A: The filmmakers insist that screenwriter Robert King had set out to write a 1940s style comedy -- a la Tracy and Hepburn, I suppose -- back in 1989. One must always believe what studios say.

Q: Who is Robert King?
A: Don't know much about him. He wrote the independent movies "The Nest," "Under the Boardwalk," "Blood Fist," "Phantom of the Mall," "Silk 2." And recently, his first studio film, "Clean Slate," with Dana Carvey.

Q: Any comments on those pictures?
A: No. I might meet Mr. King some day and he could be a nice guy.

Q: Back to your rating. I saw some reviews in major papers that gave two stars to this film. Are you a Mr. High-and-Mighty who wants to show how superior your taste is?
A: You trying to provoke me? Not at all. I saw the same reviews, and, as in other cases, the writers, all honorable and talented people, said in effect that this was bad movie. Yet they gave it two stars. It's a mystery when the text says "poor" and the ratings say "fair".

Q: What are your objections?
A: Artificiality. The couple meet cute. The situation is forced. What's supposed to be farcical lacks the key ingredient of farce, timing. Some scenes are good but too many of those are mis-timed too. The actors all act as if they were acting. (But they are better than their materil). The film thinks that agitation equals humor. The political candidates are phonies and jerks, but undeveloped ones. There are dead spots. The misunderstandings are unbelievable. The ending is incredibly, embarrassingly dumb. It vaguely recalling that other Geena Davis film, the infinitely better "Hero."

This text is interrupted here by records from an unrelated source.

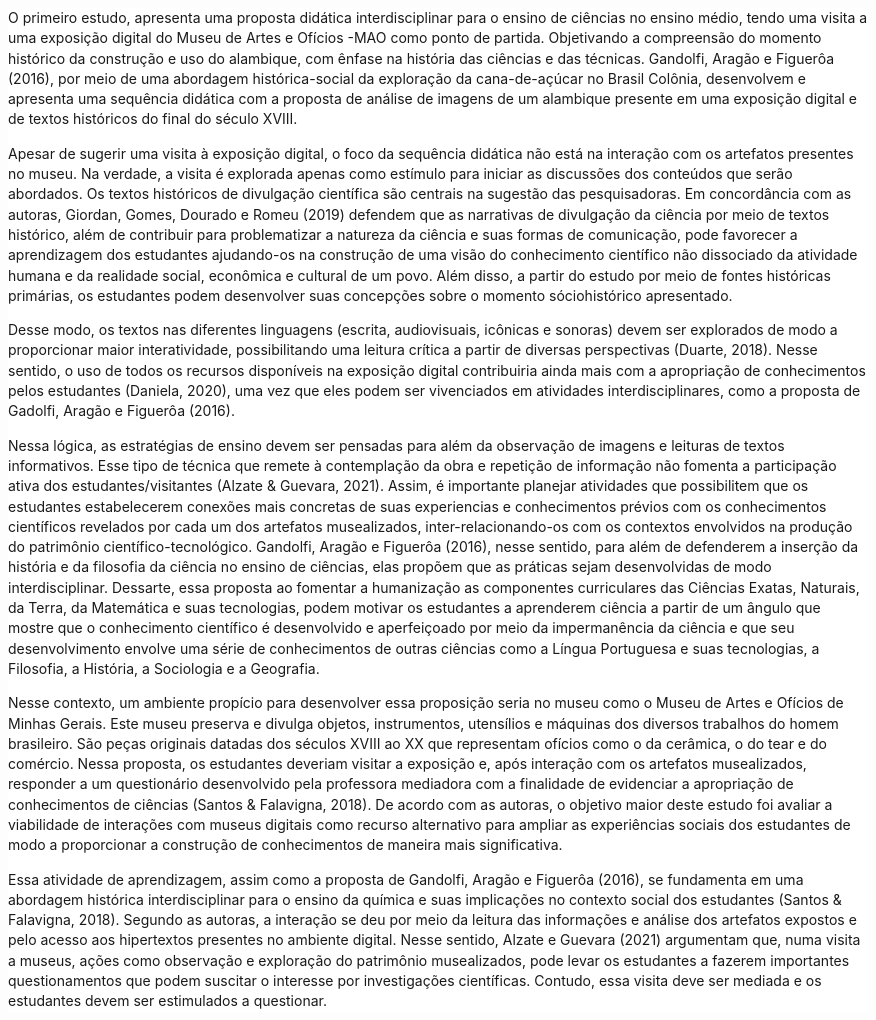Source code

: O primeiro estudo, apresenta uma proposta didática interdisciplinar para o ensino de ciências no ensino médio, tendo uma visita a uma exposição digital do Museu de Artes e Ofícios -MAO como ponto de partida. Objetivando a compreensão do momento histórico da construção e uso do alambique, com ênfase na história das ciências e das técnicas. Gandolfi, Aragão e Figuerôa (2016), por meio de uma abordagem histórica-social da exploração da cana-de-açúcar no Brasil Colônia, desenvolvem e apresenta uma sequência didática com a proposta de análise de imagens de um alambique presente em uma exposição digital e de textos históricos do final do século XVIII.

Apesar de sugerir uma visita à exposição digital, o foco da sequência didática não está na interação com os artefatos presentes no museu. Na verdade, a visita é explorada apenas como estímulo para iniciar as discussões dos conteúdos que serão abordados. Os textos históricos de divulgação científica são centrais na sugestão das pesquisadoras. Em concordância com as autoras, Giordan, Gomes, Dourado e Romeu (2019) defendem que as narrativas de divulgação da ciência por meio de textos histórico, além de contribuir para problematizar a natureza da ciência e suas formas de comunicação, pode favorecer a aprendizagem dos estudantes ajudando-os na construção de uma visão do conhecimento científico não dissociado da atividade humana e da realidade social, econômica e cultural de um povo. Além disso, a partir do estudo por meio de fontes históricas primárias, os estudantes podem desenvolver suas concepções sobre o momento sóciohistórico apresentado.

Desse modo, os textos nas diferentes linguagens (escrita, audiovisuais, icônicas e sonoras) devem ser explorados de modo a proporcionar maior interatividade, possibilitando uma leitura crítica a partir de diversas perspectivas (Duarte, 2018). Nesse sentido, o uso de todos os recursos disponíveis na exposição digital contribuiria ainda mais com a apropriação de conhecimentos pelos estudantes (Daniela, 2020), uma vez que eles podem ser vivenciados em atividades interdisciplinares, como a proposta de Gadolfi, Aragão e Figuerôa (2016).

Nessa lógica, as estratégias de ensino devem ser pensadas para além da observação de imagens e leituras de textos informativos. Esse tipo de técnica que remete à contemplação da obra e repetição de informação não fomenta a participação ativa dos estudantes/visitantes (Alzate & Guevara, 2021). Assim, é importante planejar atividades que possibilitem que os estudantes estabelecerem conexões mais concretas de suas experiencias e conhecimentos prévios com os conhecimentos científicos revelados por cada um dos artefatos musealizados, inter-relacionando-os com os contextos envolvidos na produção do patrimônio científico-tecnológico. Gandolfi, Aragão e Figuerôa (2016), nesse sentido, para além de defenderem a inserção da história e da filosofia da ciência no ensino de ciências, elas propõem que as práticas sejam desenvolvidas de modo interdisciplinar. Dessarte, essa proposta ao fomentar a humanização as componentes curriculares das Ciências Exatas, Naturais, da Terra, da Matemática e suas tecnologias, podem motivar os estudantes a aprenderem ciência a partir de um ângulo que mostre que o conhecimento científico é desenvolvido e aperfeiçoado por meio da impermanência da ciência e que seu desenvolvimento envolve uma série de conhecimentos de outras ciências como a Língua Portuguesa e suas tecnologias, a Filosofia, a História, a Sociologia e a Geografia.

Nesse contexto, um ambiente propício para desenvolver essa proposição seria no museu como o Museu de Artes e Ofícios de Minhas Gerais. Este museu preserva e divulga objetos, instrumentos, utensílios e máquinas dos diversos trabalhos do homem brasileiro. São peças originais datadas dos séculos XVIII ao XX que representam ofícios como o da cerâmica, o do tear e do comércio.  Nessa proposta, os estudantes deveriam visitar a exposição e, após interação com os artefatos musealizados, responder a um questionário desenvolvido pela professora mediadora com a finalidade de evidenciar a apropriação de conhecimentos de ciências (Santos & Falavigna, 2018). De acordo com as autoras, o objetivo maior deste estudo foi avaliar a viabilidade de interações com museus digitais como recurso alternativo para ampliar as experiências sociais dos estudantes de modo a proporcionar a construção de conhecimentos de maneira mais significativa.

Essa atividade de aprendizagem, assim como a proposta de Gandolfi, Aragão e Figuerôa (2016), se fundamenta em uma abordagem histórica interdisciplinar para o ensino da química e suas implicações no contexto social dos estudantes (Santos & Falavigna, 2018). Segundo as autoras, a interação se deu por meio da leitura das informações e análise dos artefatos expostos e pelo acesso aos hipertextos presentes no ambiente digital. Nesse sentido, Alzate e Guevara (2021) argumentam que, numa visita a museus, ações como observação e exploração do patrimônio musealizados, pode levar os estudantes a fazerem importantes questionamentos que podem suscitar o interesse por investigações científicas. Contudo, essa visita deve ser mediada e os estudantes devem ser estimulados a questionar.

Q: What are the good things?
A: 1) The music of "Speechless" is by Marc Shaiman, who scored "Sleepless " (in Seattle, that is). Whether his or just chosen by him, there are some lovely Mexican love-songs. 2) Some bits about groping on the front seat of a small car are funny. 3) The Keaton-Davis electricity sparks a few times, mostly when they are near the car's spark plugs. 4) The car itself, a vintage, red British two-seater convertible ( perhaps a Morgan of the 50s), is in mint condition, looks snazzy and roars beautifully.

Q: What's your bottom line opinion?
A: This comedy about spin doctors needed a script doctor.